WHAT YOU WILL DO →
Images should not appear in the copy, yet every line of the listing below must be printed exactly.

EXCERPTED DATA →
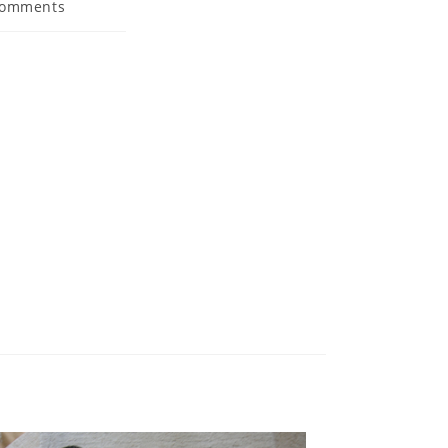
Comments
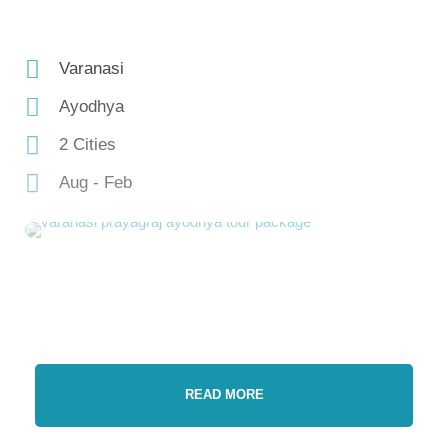
Varanasi
Ayodhya
2 Cities
Aug - Feb
READ MORE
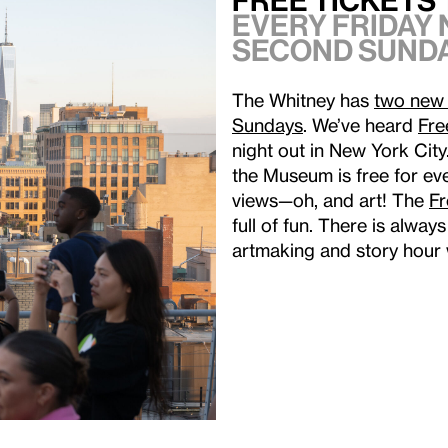
Free Tickets 
Every Friday 
second Sunda
The Whitney has
two new 
Sundays
. We’ve heard
Fre
night out in New York Cit
the Museum is free for eve
views—oh, and art! The
F
full of fun. There is alwa
artmaking and story hour 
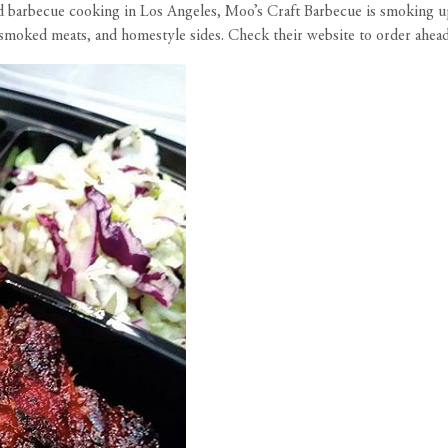
 barbecue cooking in Los Angeles, Moo’s Craft Barbecue is smoking 
t, smoked meats, and homestyle sides. Check their
website
to order ahead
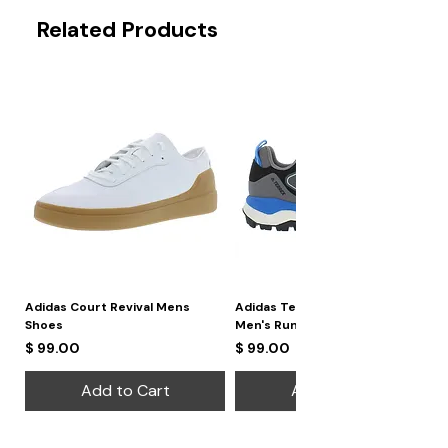
Related Products
Adidas Court Revival Mens
Adidas Terrex Skychaser 2
Shoes
Men's Running Shoes
Price
Price
$ 99.00
$ 99.00
Add to Cart
Add to Cart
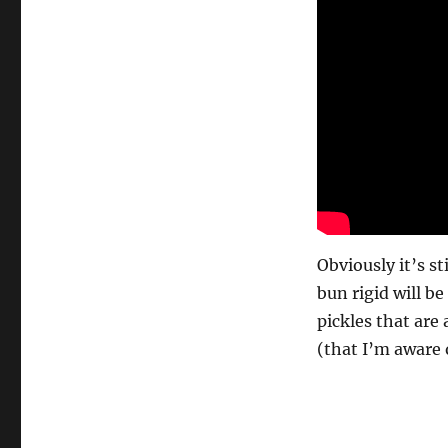
Obviously it’s st
bun rigid will b
pickles that are
(that I’m aware 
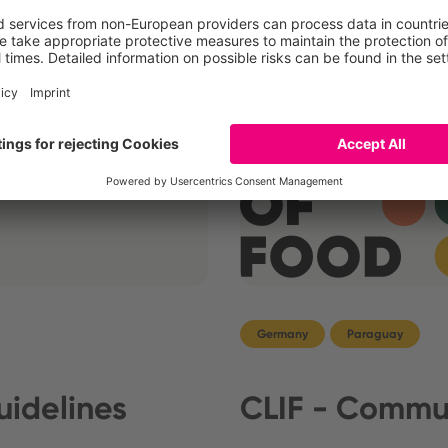
cts.com wins Red Dot
Germany
Paraguay
idelines
CLIF - Commun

COMPLETED TASK →
Comments
Varanasi
Ayodhya
2 Cities
Aug - Feb
READ MORE
Free Tickets 
Every Friday 
second Sunda
The Whitney has
two new 
Sundays
. We’ve heard
Fre
night out in New York Cit
the Museum is free for eve
views—oh, and art! The
F
full of fun. There is alwa
artmaking and story hour 
 barbecue cooking in Los Angeles, Moo’s Craft Barbecue is smoking 
t, smoked meats, and homestyle sides. Check their
website
to order ahead
Related Products
Adidas Court Revival Mens
Adidas Terrex Skychaser 2
Shoes
Men's Running Shoes
Price
Price
$ 99.00
$ 99.00
Add to Cart
Add to Cart
Obviously it’s st
bun rigid will b
pickles that are
(that I’m aware 
cts.com wins Red Dot
Germany
Paraguay
idelines
CLIF - Commun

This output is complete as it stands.